Work order:
Reproduce the listing below, substituting "ЗАПИСИ" for every occurrence of "ПОСТЫ" and leaving everything else unchanged.

Provided information:
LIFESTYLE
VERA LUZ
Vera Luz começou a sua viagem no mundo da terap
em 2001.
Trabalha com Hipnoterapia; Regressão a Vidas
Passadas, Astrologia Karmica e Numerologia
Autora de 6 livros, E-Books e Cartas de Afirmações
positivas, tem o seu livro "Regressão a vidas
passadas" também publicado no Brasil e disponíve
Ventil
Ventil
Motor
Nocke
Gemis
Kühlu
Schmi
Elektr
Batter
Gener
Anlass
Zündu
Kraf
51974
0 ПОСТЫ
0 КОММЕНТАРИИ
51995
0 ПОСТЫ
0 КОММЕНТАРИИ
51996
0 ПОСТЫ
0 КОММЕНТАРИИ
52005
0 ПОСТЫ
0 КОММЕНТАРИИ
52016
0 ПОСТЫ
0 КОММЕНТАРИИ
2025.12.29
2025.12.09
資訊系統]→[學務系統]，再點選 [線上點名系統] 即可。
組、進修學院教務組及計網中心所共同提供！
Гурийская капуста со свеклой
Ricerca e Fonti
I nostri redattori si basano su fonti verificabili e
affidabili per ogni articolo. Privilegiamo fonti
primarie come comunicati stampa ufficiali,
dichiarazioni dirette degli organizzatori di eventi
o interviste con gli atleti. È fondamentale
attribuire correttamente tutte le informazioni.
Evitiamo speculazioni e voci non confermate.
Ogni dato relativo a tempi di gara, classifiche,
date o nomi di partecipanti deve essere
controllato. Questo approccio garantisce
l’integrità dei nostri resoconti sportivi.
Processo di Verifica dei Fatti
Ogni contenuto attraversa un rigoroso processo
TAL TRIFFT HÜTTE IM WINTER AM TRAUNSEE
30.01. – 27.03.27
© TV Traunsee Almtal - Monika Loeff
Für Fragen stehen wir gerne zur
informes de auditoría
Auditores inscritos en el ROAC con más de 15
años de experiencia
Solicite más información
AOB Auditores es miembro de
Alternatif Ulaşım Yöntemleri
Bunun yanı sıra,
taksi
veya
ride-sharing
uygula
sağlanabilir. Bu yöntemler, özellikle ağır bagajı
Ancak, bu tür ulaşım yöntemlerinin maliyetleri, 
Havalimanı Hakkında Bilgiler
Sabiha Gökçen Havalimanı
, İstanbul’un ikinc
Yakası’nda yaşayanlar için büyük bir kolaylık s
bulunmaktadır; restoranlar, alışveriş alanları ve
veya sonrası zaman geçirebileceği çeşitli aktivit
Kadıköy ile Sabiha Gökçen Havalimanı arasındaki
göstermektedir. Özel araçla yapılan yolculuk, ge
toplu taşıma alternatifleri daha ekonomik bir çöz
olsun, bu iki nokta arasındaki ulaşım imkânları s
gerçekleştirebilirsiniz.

Result of the exercise:
LIFESTYLE
VERA LUZ
Vera Luz começou a sua viagem no mundo da terap
em 2001.
Trabalha com Hipnoterapia; Regressão a Vidas
Passadas, Astrologia Karmica e Numerologia
Autora de 6 livros, E-Books e Cartas de Afirmações
positivas, tem o seu livro "Regressão a vidas
passadas" também publicado no Brasil e disponíve
Ventil
Ventil
Motor
Nocke
Gemis
Kühlu
Schmi
Elektr
Batter
Gener
Anlass
Zündu
Kraf
51974
0 ЗАПИСИ
0 КОММЕНТАРИИ
51995
0 ЗАПИСИ
0 КОММЕНТАРИИ
51996
0 ЗАПИСИ
0 КОММЕНТАРИИ
52005
0 ЗАПИСИ
0 КОММЕНТАРИИ
52016
0 ЗАПИСИ
0 КОММЕНТАРИИ
2025.12.29
2025.12.09
資訊系統]→[學務系統]，再點選 [線上點名系統] 即可。
組、進修學院教務組及計網中心所共同提供！
Гурийская капуста со свеклой
Ricerca e Fonti
I nostri redattori si basano su fonti verificabili e
affidabili per ogni articolo. Privilegiamo fonti
primarie come comunicati stampa ufficiali,
dichiarazioni dirette degli organizzatori di eventi
o interviste con gli atleti. È fondamentale
attribuire correttamente tutte le informazioni.
Evitiamo speculazioni e voci non confermate.
Ogni dato relativo a tempi di gara, classifiche,
date o nomi di partecipanti deve essere
controllato. Questo approccio garantisce
l’integrità dei nostri resoconti sportivi.
Processo di Verifica dei Fatti
Ogni contenuto attraversa un rigoroso processo
TAL TRIFFT HÜTTE IM WINTER AM TRAUNSEE
30.01. – 27.03.27
© TV Traunsee Almtal - Monika Loeff
Für Fragen stehen wir gerne zur
informes de auditoría
Auditores inscritos en el ROAC con más de 15
años de experiencia
Solicite más información
AOB Auditores es miembro de
Alternatif Ulaşım Yöntemleri
Bunun yanı sıra,
taksi
veya
ride-sharing
uygula
sağlanabilir. Bu yöntemler, özellikle ağır bagajı
Ancak, bu tür ulaşım yöntemlerinin maliyetleri, 
Havalimanı Hakkında Bilgiler
Sabiha Gökçen Havalimanı
, İstanbul’un ikinc
Yakası’nda yaşayanlar için büyük bir kolaylık s
bulunmaktadır; restoranlar, alışveriş alanları ve
veya sonrası zaman geçirebileceği çeşitli aktivit
Kadıköy ile Sabiha Gökçen Havalimanı arasındaki
göstermektedir. Özel araçla yapılan yolculuk, ge
toplu taşıma alternatifleri daha ekonomik bir çöz
olsun, bu iki nokta arasındaki ulaşım imkânları s
gerçekleştirebilirsiniz.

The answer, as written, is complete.